Excerpt to read:
☆ ☆ ☆ ☆ ☆

The ripper exposes capture health as Prometheus metrics. Drop-in provisioning files + curated dashboards ship in the package so an operator can wire the ripper into Grafana with no JSON authoring. This page covers the metric set, the install path for two datasource flavors (Prometheus or the Oninit Grafana plugin), the panels in each dashboard, and the operator playbook for the SLO signals.
An embedded HTTP server inside the ripper serves /metrics in Prometheus text-exposition format v0.0.4 and /healthz for orchestrator liveness probes. The endpoint is default-disabled: the ripper opens no listening sockets unless monitoring.prometheus.port is non-zero. Enable in the YAML:
monitoring:
prometheus:
port: 9091
bind: "0.0.0.0" # 127.0.0.1 to keep loopback-only
Default bind is 127.0.0.1 — a fresh enable carries no external attack surface. Set 0.0.0.0 to allow a Prometheus server on a different host to scrape; wrap with a reverse proxy (nginx / haproxy / Caddy) if the link crosses an untrusted network. The embedded server is plain HTTP, no TLS, no authentication — tunnel it.
Five families ship in v1, all named with the oni_logripper_ prefix per CNCF Prometheus naming convention:
Sample scrape:
$ curl -s http://ripper-host:9091/metrics
# HELP oni_logripper_build_info Constant 1 with build metadata labels.
# TYPE oni_logripper_build_info gauge
oni_logripper_build_info{version="1.0.0"} 1
# HELP oni_logripper_records_total Records emitted per worker per op.

☆ ☆ ☆ ☆ ☆

Extracted information:
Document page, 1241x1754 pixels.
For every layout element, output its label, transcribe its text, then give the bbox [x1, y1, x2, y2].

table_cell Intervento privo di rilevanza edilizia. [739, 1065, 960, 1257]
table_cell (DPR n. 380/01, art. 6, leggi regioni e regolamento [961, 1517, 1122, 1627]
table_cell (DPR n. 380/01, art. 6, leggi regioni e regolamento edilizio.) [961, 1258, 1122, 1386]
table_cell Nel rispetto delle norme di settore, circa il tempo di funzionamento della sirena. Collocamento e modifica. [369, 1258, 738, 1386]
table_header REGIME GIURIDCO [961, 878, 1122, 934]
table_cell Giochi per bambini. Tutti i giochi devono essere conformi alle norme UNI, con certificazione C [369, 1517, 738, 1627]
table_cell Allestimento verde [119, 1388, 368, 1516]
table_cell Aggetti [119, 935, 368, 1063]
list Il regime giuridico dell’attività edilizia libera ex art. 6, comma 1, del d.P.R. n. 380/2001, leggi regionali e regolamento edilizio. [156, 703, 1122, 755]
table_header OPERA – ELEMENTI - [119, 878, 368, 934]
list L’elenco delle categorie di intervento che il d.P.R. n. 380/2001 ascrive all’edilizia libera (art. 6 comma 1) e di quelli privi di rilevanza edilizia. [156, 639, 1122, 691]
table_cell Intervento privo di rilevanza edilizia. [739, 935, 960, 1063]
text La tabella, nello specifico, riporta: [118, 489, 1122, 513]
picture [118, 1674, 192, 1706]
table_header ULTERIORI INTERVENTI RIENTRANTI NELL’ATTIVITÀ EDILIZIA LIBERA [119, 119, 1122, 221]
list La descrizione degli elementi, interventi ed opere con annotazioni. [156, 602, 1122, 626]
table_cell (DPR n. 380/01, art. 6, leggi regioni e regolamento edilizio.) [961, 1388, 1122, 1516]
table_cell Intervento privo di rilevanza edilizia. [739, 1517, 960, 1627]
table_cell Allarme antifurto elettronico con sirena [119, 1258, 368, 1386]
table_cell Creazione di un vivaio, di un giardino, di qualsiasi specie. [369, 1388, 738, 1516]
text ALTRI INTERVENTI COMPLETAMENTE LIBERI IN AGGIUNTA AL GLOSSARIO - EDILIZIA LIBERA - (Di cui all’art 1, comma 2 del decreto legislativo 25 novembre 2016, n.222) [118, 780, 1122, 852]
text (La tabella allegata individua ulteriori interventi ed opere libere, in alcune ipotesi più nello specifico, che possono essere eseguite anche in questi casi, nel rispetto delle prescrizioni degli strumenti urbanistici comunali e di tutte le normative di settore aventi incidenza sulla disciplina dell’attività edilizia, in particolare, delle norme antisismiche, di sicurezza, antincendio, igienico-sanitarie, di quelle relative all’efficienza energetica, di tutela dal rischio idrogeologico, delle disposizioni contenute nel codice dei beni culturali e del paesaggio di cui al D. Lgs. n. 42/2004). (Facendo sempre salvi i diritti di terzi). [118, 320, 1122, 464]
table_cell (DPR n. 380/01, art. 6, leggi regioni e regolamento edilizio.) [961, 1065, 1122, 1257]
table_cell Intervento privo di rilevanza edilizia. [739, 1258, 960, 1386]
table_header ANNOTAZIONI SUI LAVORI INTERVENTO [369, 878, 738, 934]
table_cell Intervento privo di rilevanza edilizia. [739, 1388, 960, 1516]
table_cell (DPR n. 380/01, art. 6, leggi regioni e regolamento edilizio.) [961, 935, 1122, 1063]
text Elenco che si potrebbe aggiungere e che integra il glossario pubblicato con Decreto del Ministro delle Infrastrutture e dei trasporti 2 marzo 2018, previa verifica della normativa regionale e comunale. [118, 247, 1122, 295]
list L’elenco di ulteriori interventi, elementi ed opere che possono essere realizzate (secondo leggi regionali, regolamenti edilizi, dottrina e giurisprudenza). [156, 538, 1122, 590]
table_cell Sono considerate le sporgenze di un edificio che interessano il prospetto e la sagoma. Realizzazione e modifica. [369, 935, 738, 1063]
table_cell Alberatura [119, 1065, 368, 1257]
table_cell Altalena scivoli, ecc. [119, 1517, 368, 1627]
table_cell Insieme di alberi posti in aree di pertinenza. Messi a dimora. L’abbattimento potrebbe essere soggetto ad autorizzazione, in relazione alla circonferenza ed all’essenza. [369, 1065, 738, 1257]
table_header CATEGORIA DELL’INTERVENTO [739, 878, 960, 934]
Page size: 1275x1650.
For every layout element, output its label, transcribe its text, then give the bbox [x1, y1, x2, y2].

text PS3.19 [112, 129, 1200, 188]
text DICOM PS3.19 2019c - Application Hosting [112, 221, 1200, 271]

☆ ☆ ☆ ☆ ☆

Problem set:
1. Answer these about the ripper metrics page:
(a) What port does the YAML example set for Prometheus?
(b) What is the default bind address?
(c) What prefix do the metric family names carry?
2. Quote the ripper metrics page from "An embedded HTTP" up to and including "authentication — tunnel it.".

Worked answers:
1.
(a) 9091
(b) 127.0.0.1
(c) oni_logripper_

2.
An embedded HTTP server inside the ripper serves /metrics in Prometheus text-exposition format v0.0.4 and /healthz for orchestrator liveness probes. The endpoint is default-disabled: the ripper opens no listening sockets unless monitoring.prometheus.port is non-zero. Enable in the YAML:
monitoring:
prometheus:
port: 9091
bind: "0.0.0.0" # 127.0.0.1 to keep loopback-only
Default bind is 127.0.0.1 — a fresh enable carries no external attack surface. Set 0.0.0.0 to allow a Prometheus server on a different host to scrape; wrap with a reverse proxy (nginx / haproxy / Caddy) if the link crosses an untrusted network. The embedded server is plain HTTP, no TLS, no authentication — tunnel it.